Saturday, April 28, 2007

Funeral Day

Saturdays are traditionally when funerals are held in Guguletu. During the past couple years, because of the increased death rate, you'll also see funerals during weekdays, too, but the majority are still held on Saturday. It's a lengthy affair, but not all that much longer than American Christian funerals I've been to (if you add all of the time together).

One difference between American and Guguletu funerals is that multiple people are handled at one time. Today there were three people being celebrated. So, during the 90 minute service there were songs, eulogies for all three people, more songs (with lots of swaying), a sermon and final hymns. Rev. Spiwo gave today's sermon, based on verses from Revelations 21. The main thrust of his sermon was about looking to the future. He said that "people are a complex of memories of the past, realities of the present, and expectations of the future." He told of his own life and how he battled with his mother about going to graduate school in Scotland. She told him of the hardship it would be on the family and said that he should not go. He told her he needed to look beyond the here and now and live for what could be. He told the attendees that they all need to do the same, and help their children realize their dreams. There were many shouts of agreement, although I couldn't help but think about how truly difficult this would be for many of them.

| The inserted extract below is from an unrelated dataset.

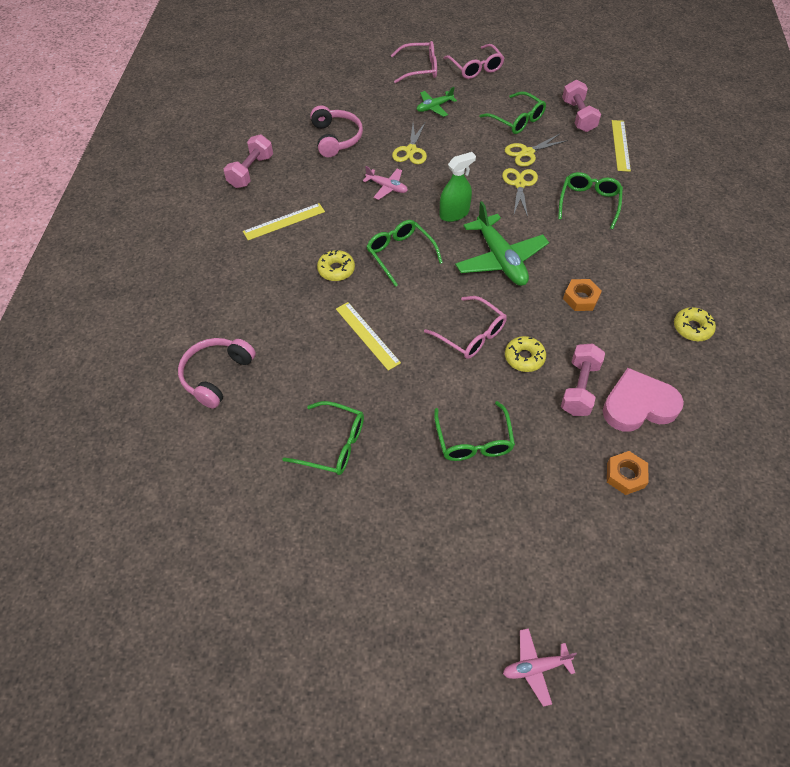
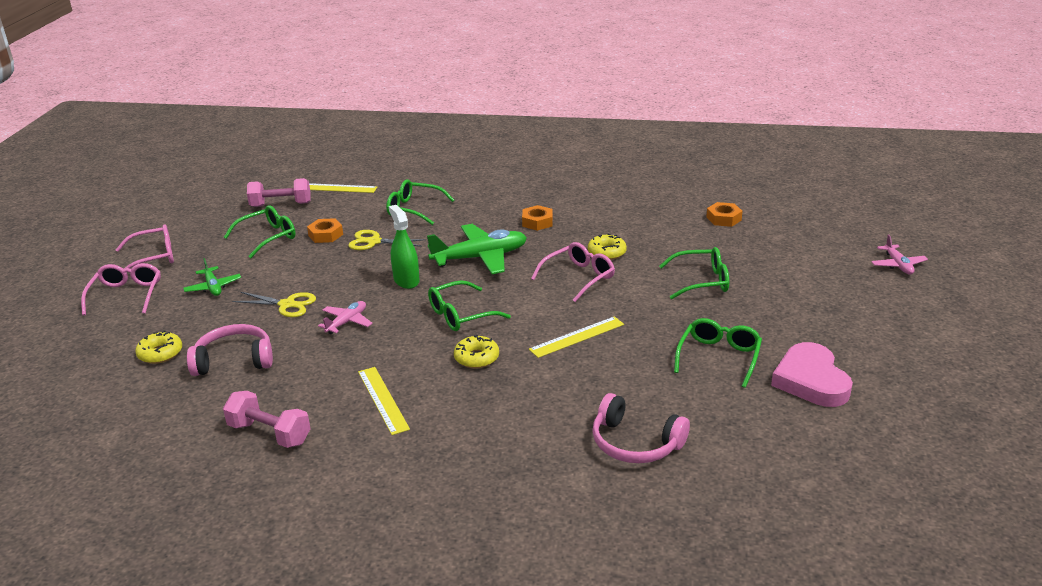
camera: 85 degrees left, 25 degrees down
(527, 153) = (325, 235): yellow scissors -> orange nut
(579, 388) = (640, 230): pink dumbbell -> none
(638, 405) = (655, 208): pink heart -> pink heart (811, 380)
(692, 328) = (575, 180): yellow donut -> yellow donut (160, 353)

After the service, Sisi Yvonne and I headed for the cemetary. (I still have to get pictures and will do that soon.) I now realize that when I attend things with Rev. Spiwo or Sisi Yvonne that I'm not just an observer, I'm a participant. I was placed with the clergy at the gravesite, got to throw dirt on the casket, and did my best to sing the songs (not knowing the words or the melody). Everything is completed while the mourners are there, including filling in the grave. Several men from the crowd pitched in and shoveled the sand. A simple wooden cross was the only marker. After everything broke up the clergy gathered as a group and asked me to pray for them. This was my scariest moment yet, leading a group prayer for people who did that for a living. They talked to me afterwards so it must have been okay.

After the burial, everyone goes for lunch at the home of the deceased person's family. It wasn't like sitting in a church basement - people sat outside under a tent or stood in the street. (You can easily tell when someone died if you see a tent/tarp attached to a house on Friday afternoon or Saturday morning.) I got to sit at the clergy table. No one from the family was circulating. They sat in a room away from the guests. They will mourn throughout this week and have a follow-up gathering next Saturday, at which point the funeral process is over.

All told, the process took about 3 1/2 hours. Again, not too dissimilar to other funerals I've been to.

Sadly and unexpectedly, the day also ended with a death. Zinzi, the 19-year-old woman who was helping with the girls' empowerment group, received a call that her 45-year-old mother had died this afternoon. She had been ill for some time and developed a chest infection with breathing trouble this morning. She was taken to hospital and died shortly after arriving. Zinzi was at JL Zwane with me and Sisi Yvonne selling items to raise money for a special breakfast tomorrow (more on that tomorrow). I was sitting in Rev. Spiwo's office when a call came in asking him to tell Zinzi about her mother, as the other family members nor the hospital staff wanted to do it. Before he could do anything about it she came into the office crying - she had gotten a call from her cousin with the news. It was a tense few minutes as she and Spiwo talked and Yvonne and I consoled her. Yvonne and I then drove her home. We sat with her family for about 15 minutes (actually, I sat with the family while Yvonne was in another room with some people. I sipped a glass of orange soda while the 5 women present talked around me until Yvonne came back) and then headed back to the centre.

I will probably have another funeral experience next weekend.